Frame Based Accounting on 7210 SAS-E and 7210 SAS-D
On 7210 SAS-D and 7210 SAS-E, a configurable CLI command enables accounting of the frame
overhead at ingress or egress. This is a system wide parameter and affects the behavior of the
ingress meter or egress rate. When disabled, the queue rates and egress-rate do not account for the
Ethernet frame overhead. By default frame-based accounting is disabled for both ingress and
egress.
Effects of Enabling Ingress Frame Based Accounting on Ingress Meter
Functionality on 7210 SAS-E and 7210 SAS-D
To enable system-wide consistency in configuring QoS queue and meter rate parameters, the
meters used on the system ingress might need to account for Ethernet frame overhead. Access
uplink ingress and service ingress meters account for Ethernet frame overhead. A configurable
CLI command can enable or disable the frame overhead accounting. This is a system-wide
parameter affecting the behavior of all the meters in the system.
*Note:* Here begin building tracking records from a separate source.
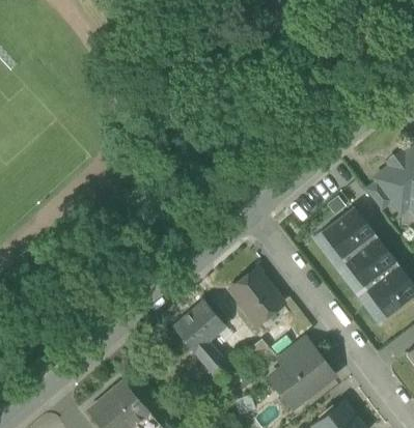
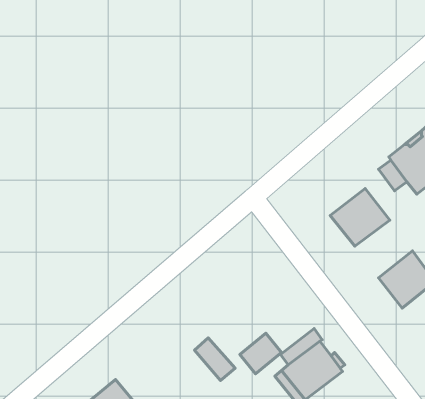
building: [343,236,396,289] -> none
building: [230,269,282,323] -> none
building: [174,303,228,355] -> none

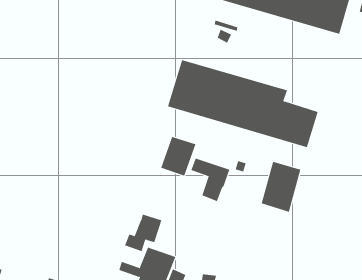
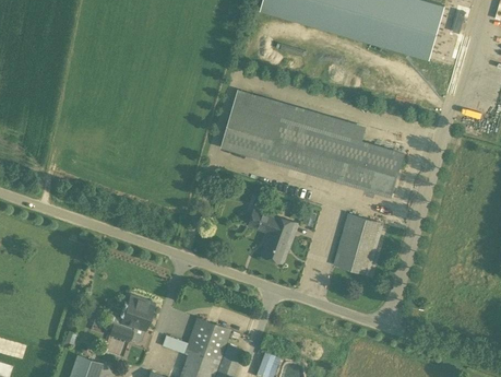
building: [161,136,196,177] -> none
building: [124,214,162,252] -> [107,297,153,343]

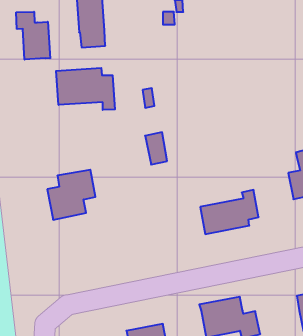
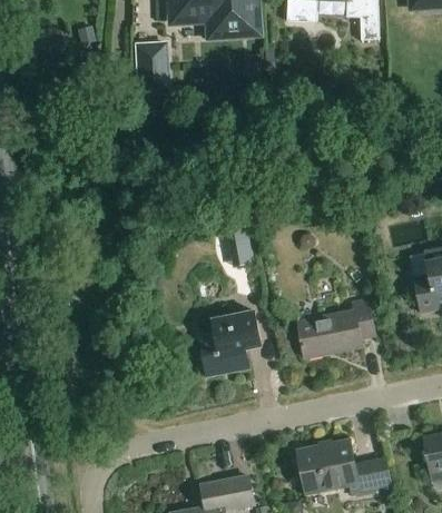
building: [16,12,50,60] -> none
building: [56,68,115,110] -> none
building: [47,170,95,220] -> [198,310,262,376]

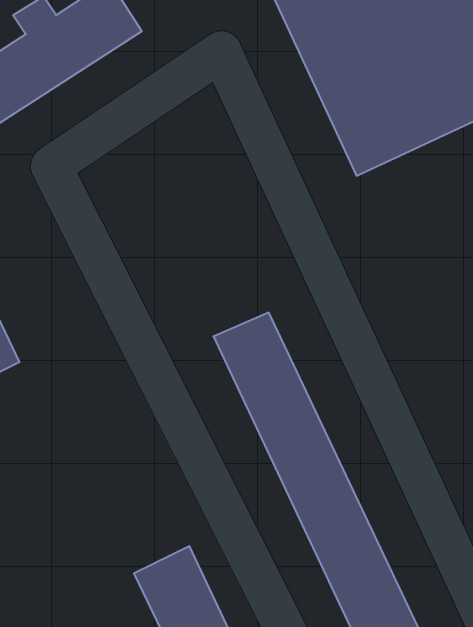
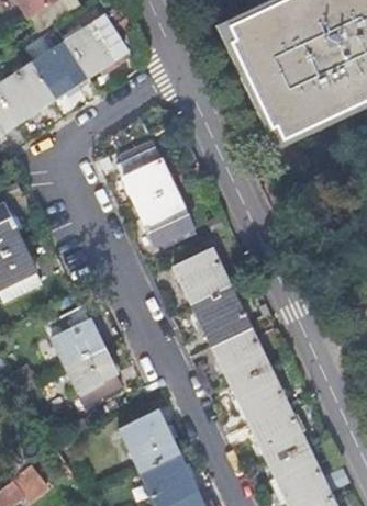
building: none -> [118,144,194,241]
building: none -> [47,304,122,401]

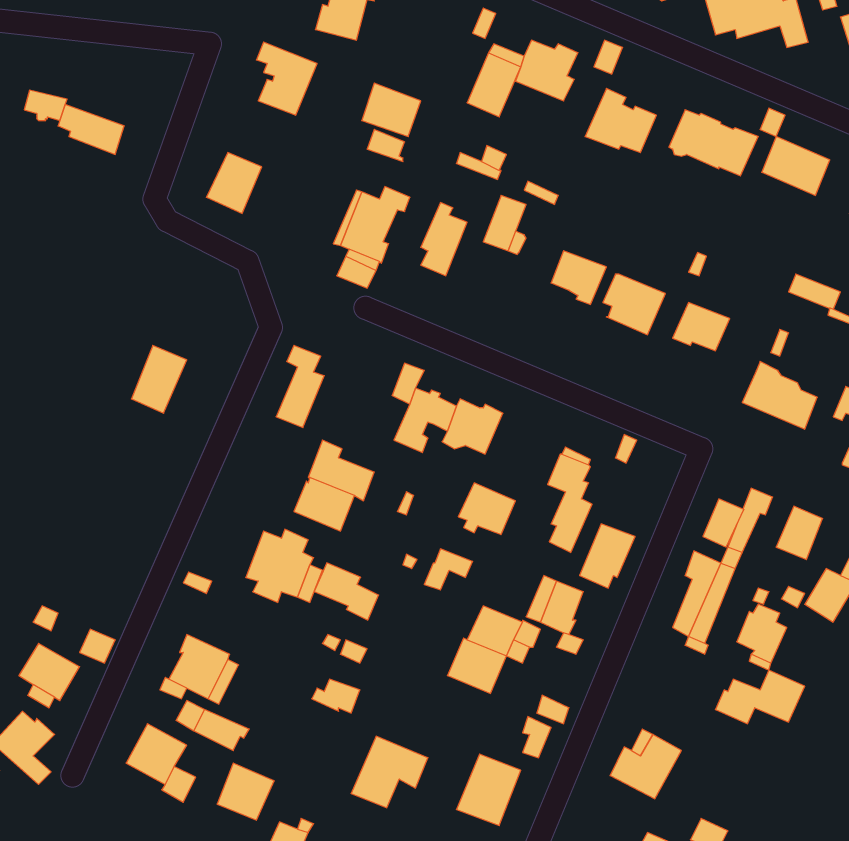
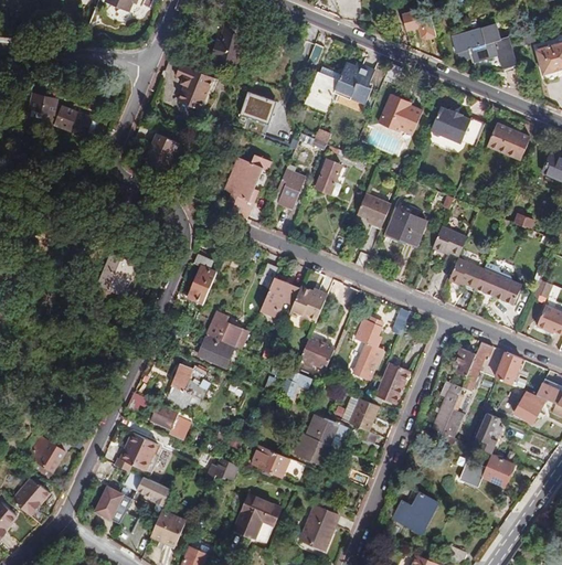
building: none -> [448,258,484,288]
building: [314,563,379,620] -> [150,403,190,438]
building: none -> [251,445,290,478]

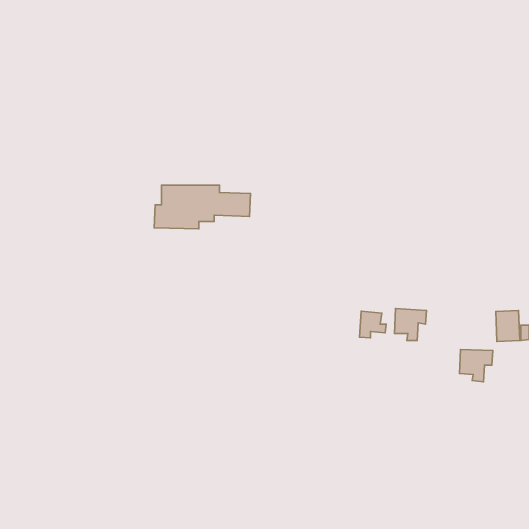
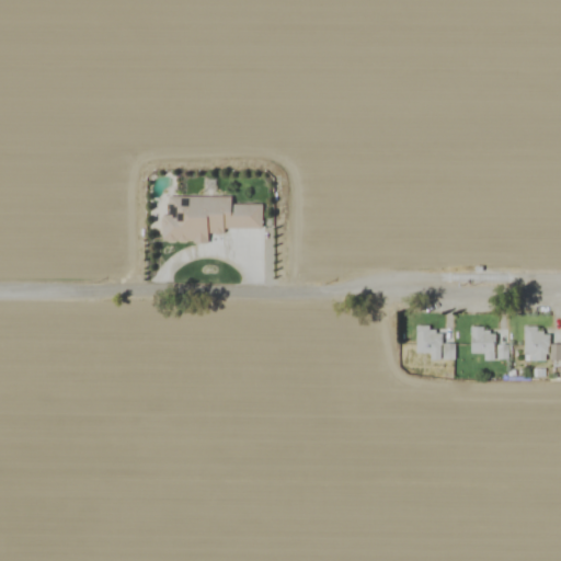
building: [359,311,386,338] -> none
building: [460,350,493,382] -> [471,328,506,362]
Effects of Enabling Egress Frame Based Accounting on Access Uplink
Queue Functionality on 7210 SAS-E and 7210 SAS-D
If frame overhead consideration is enabled, then queue scheduler accounts for the Ethernet frame
overhead. The maximum egress bandwidth accounts for the Ethernet frame overhead (it accounts
for the IFG (inter-frame gap) and the preamble). Typically, the IFG and preamble constitutes about
12 + 8 = 20 bytes. The overhead for Ethernet ports uses this value.
A configurable CLI command enables accounting of the frame overhead. This is a system wide
parameter and affects the behavior of all egress queues (when frame-based-accounting is enabled
on egress port, the associated queues also account for frame overhead implicitly). When disabled,
the egress-rate command does not account for the Ethernet frame overhead.